## [ASSIGNED TASK]
What comes back must be the data itself, retyped exactly.

»»

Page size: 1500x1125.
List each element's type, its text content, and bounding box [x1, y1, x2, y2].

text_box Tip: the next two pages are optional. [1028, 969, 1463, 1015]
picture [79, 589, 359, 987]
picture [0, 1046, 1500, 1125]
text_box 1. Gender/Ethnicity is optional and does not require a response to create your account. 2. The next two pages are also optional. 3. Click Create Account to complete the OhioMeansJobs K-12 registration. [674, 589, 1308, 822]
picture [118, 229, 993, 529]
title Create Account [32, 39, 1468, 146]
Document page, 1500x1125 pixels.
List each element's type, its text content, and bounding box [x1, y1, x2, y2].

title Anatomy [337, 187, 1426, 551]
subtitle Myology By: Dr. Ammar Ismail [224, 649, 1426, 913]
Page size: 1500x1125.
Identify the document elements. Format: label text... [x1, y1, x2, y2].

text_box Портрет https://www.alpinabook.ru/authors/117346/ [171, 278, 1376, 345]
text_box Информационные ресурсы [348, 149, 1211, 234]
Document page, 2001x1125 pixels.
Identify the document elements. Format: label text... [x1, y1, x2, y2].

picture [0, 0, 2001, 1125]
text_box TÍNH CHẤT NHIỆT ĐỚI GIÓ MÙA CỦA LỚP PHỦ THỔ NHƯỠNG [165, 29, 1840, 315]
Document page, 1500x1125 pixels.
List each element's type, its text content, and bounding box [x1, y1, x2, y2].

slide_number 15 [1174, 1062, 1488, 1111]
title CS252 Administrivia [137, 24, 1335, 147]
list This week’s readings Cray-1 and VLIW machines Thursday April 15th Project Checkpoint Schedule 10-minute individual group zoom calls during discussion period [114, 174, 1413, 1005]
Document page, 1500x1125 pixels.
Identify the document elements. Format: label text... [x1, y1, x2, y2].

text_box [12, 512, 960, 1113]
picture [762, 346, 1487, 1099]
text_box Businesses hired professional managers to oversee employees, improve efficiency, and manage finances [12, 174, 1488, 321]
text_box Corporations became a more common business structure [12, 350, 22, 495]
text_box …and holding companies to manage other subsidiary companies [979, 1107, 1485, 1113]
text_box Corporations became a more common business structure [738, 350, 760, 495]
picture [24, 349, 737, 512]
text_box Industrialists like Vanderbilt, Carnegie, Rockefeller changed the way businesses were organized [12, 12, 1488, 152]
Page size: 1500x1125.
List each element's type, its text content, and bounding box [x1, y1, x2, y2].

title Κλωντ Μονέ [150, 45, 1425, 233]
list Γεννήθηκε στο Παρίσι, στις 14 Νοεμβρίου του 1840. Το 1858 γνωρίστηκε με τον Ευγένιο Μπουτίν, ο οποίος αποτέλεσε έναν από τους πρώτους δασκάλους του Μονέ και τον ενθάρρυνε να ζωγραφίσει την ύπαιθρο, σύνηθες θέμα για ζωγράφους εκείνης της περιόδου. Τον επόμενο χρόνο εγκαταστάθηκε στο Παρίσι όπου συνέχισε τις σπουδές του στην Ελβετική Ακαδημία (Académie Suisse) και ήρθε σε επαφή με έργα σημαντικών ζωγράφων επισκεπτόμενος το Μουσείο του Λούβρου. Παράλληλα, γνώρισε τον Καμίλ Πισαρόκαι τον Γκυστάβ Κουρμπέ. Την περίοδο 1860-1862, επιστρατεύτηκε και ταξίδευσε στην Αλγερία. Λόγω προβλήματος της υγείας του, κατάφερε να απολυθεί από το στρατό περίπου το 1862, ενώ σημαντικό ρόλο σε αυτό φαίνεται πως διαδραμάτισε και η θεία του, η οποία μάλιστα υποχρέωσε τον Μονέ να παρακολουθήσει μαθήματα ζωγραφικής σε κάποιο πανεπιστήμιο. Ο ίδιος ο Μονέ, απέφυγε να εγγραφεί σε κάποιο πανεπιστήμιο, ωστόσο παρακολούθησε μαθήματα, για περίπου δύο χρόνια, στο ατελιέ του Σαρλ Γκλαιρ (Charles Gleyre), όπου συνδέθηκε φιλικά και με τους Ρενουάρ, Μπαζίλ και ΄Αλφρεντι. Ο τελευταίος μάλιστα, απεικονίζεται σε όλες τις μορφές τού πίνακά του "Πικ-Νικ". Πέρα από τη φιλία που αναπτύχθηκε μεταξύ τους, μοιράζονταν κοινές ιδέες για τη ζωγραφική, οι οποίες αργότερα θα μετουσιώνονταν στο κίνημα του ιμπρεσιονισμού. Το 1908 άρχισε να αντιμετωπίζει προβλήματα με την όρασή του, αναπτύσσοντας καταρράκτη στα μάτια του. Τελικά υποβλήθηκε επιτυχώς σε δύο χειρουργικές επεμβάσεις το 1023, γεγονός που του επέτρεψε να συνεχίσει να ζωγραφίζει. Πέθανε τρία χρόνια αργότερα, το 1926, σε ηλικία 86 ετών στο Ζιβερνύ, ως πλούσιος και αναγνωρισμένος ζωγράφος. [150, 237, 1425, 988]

««

## [FINAL ANSWER]
Page size: 1500x1125.
List each element's type, its text content, and bounding box [x1, y1, x2, y2].

text_box Tip: the next two pages are optional. [1028, 969, 1463, 1015]
picture [79, 589, 359, 987]
picture [0, 1046, 1500, 1125]
text_box 1. Gender/Ethnicity is optional and does not require a response to create your account. 2. The next two pages are also optional. 3. Click Create Account to complete the OhioMeansJobs K-12 registration. [674, 589, 1308, 822]
picture [118, 229, 993, 529]
title Create Account [32, 39, 1468, 146]
Document page, 1500x1125 pixels.
List each element's type, its text content, and bounding box [x1, y1, x2, y2].

title Anatomy [337, 187, 1426, 551]
subtitle Myology By: Dr. Ammar Ismail [224, 649, 1426, 913]
Page size: 1500x1125.
Identify the document elements. Format: label text... [x1, y1, x2, y2].

text_box Портрет https://www.alpinabook.ru/authors/117346/ [171, 278, 1376, 345]
text_box Информационные ресурсы [348, 149, 1211, 234]
Document page, 2001x1125 pixels.
Identify the document elements. Format: label text... [x1, y1, x2, y2].

picture [0, 0, 2001, 1125]
text_box TÍNH CHẤT NHIỆT ĐỚI GIÓ MÙA CỦA LỚP PHỦ THỔ NHƯỠNG [165, 29, 1840, 315]
Document page, 1500x1125 pixels.
List each element's type, its text content, and bounding box [x1, y1, x2, y2].

slide_number 15 [1174, 1062, 1488, 1111]
title CS252 Administrivia [137, 24, 1335, 147]
list This week’s readings Cray-1 and VLIW machines Thursday April 15th Project Checkpoint Schedule 10-minute individual group zoom calls during discussion period [114, 174, 1413, 1005]
Document page, 1500x1125 pixels.
Identify the document elements. Format: label text... [x1, y1, x2, y2].

text_box [12, 512, 960, 1113]
picture [762, 346, 1487, 1099]
text_box Businesses hired professional managers to oversee employees, improve efficiency, and manage finances [12, 174, 1488, 321]
text_box Corporations became a more common business structure [12, 350, 22, 495]
text_box …and holding companies to manage other subsidiary companies [979, 1107, 1485, 1113]
text_box Corporations became a more common business structure [738, 350, 760, 495]
picture [24, 349, 737, 512]
text_box Industrialists like Vanderbilt, Carnegie, Rockefeller changed the way businesses were organized [12, 12, 1488, 152]
Page size: 1500x1125.
List each element's type, its text content, and bounding box [x1, y1, x2, y2].

title Κλωντ Μονέ [150, 45, 1425, 233]
list Γεννήθηκε στο Παρίσι, στις 14 Νοεμβρίου του 1840. Το 1858 γνωρίστηκε με τον Ευγένιο Μπουτίν, ο οποίος αποτέλεσε έναν από τους πρώτους δασκάλους του Μονέ και τον ενθάρρυνε να ζωγραφίσει την ύπαιθρο, σύνηθες θέμα για ζωγράφους εκείνης της περιόδου. Τον επόμενο χρόνο εγκαταστάθηκε στο Παρίσι όπου συνέχισε τις σπουδές του στην Ελβετική Ακαδημία (Académie Suisse) και ήρθε σε επαφή με έργα σημαντικών ζωγράφων επισκεπτόμενος το Μουσείο του Λούβρου. Παράλληλα, γνώρισε τον Καμίλ Πισαρόκαι τον Γκυστάβ Κουρμπέ. Την περίοδο 1860-1862, επιστρατεύτηκε και ταξίδευσε στην Αλγερία. Λόγω προβλήματος της υγείας του, κατάφερε να απολυθεί από το στρατό περίπου το 1862, ενώ σημαντικό ρόλο σε αυτό φαίνεται πως διαδραμάτισε και η θεία του, η οποία μάλιστα υποχρέωσε τον Μονέ να παρακολουθήσει μαθήματα ζωγραφικής σε κάποιο πανεπιστήμιο. Ο ίδιος ο Μονέ, απέφυγε να εγγραφεί σε κάποιο πανεπιστήμιο, ωστόσο παρακολούθησε μαθήματα, για περίπου δύο χρόνια, στο ατελιέ του Σαρλ Γκλαιρ (Charles Gleyre), όπου συνδέθηκε φιλικά και με τους Ρενουάρ, Μπαζίλ και ΄Αλφρεντι. Ο τελευταίος μάλιστα, απεικονίζεται σε όλες τις μορφές τού πίνακά του "Πικ-Νικ". Πέρα από τη φιλία που αναπτύχθηκε μεταξύ τους, μοιράζονταν κοινές ιδέες για τη ζωγραφική, οι οποίες αργότερα θα μετουσιώνονταν στο κίνημα του ιμπρεσιονισμού. Το 1908 άρχισε να αντιμετωπίζει προβλήματα με την όρασή του, αναπτύσσοντας καταρράκτη στα μάτια του. Τελικά υποβλήθηκε επιτυχώς σε δύο χειρουργικές επεμβάσεις το 1023, γεγονός που του επέτρεψε να συνεχίσει να ζωγραφίζει. Πέθανε τρία χρόνια αργότερα, το 1926, σε ηλικία 86 ετών στο Ζιβερνύ, ως πλούσιος και αναγνωρισμένος ζωγράφος. [150, 237, 1425, 988]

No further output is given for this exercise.